What the task asks: When the word "aclassiste" appears in a line of the data below, list that line.

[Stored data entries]
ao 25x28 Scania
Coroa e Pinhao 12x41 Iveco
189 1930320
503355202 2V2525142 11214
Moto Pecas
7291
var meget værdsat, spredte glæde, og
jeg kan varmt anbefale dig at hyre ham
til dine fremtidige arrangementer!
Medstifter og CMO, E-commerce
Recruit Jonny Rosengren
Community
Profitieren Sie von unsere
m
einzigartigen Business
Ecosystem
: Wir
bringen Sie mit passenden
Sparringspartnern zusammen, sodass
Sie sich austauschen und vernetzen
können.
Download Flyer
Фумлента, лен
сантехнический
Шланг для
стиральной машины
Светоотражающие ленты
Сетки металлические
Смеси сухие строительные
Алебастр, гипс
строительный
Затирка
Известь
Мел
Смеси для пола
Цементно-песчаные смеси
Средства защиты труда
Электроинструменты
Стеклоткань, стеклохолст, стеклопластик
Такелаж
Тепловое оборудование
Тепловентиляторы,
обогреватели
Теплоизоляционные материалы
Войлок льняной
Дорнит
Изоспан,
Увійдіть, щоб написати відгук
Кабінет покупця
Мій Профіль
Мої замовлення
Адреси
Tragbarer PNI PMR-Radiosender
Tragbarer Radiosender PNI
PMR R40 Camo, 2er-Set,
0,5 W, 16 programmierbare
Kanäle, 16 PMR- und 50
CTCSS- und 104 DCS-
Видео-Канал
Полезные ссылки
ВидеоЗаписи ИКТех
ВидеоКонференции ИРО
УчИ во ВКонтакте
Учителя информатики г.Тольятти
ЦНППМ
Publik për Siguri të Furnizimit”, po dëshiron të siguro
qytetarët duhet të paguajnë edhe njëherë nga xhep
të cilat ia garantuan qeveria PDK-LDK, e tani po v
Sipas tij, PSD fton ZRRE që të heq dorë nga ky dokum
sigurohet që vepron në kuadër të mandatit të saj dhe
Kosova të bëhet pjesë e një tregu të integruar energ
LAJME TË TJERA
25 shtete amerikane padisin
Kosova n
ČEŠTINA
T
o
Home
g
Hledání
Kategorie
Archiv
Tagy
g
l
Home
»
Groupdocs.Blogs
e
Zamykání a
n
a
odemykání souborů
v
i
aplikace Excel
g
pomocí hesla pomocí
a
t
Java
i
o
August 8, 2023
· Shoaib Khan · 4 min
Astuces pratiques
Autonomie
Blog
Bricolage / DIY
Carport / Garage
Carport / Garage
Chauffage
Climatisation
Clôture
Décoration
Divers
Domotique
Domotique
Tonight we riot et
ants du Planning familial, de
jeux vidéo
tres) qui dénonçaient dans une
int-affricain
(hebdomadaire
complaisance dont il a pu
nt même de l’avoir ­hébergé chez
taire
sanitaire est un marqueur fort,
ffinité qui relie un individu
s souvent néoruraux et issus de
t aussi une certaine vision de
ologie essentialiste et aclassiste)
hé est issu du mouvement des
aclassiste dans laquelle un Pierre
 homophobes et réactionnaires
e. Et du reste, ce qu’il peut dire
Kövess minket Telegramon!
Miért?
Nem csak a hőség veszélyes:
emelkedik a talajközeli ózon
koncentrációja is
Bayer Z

...

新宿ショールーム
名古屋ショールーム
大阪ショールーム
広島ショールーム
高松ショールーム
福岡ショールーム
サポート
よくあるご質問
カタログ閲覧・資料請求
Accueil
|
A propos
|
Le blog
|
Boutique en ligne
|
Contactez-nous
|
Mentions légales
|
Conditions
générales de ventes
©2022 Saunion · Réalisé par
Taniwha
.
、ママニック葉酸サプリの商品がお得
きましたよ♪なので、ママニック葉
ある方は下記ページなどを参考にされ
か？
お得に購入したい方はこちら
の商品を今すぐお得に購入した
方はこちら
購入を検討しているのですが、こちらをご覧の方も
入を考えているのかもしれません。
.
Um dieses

Task response:
ologie essentialiste et aclassiste)
aclassiste dans laquelle un Pierre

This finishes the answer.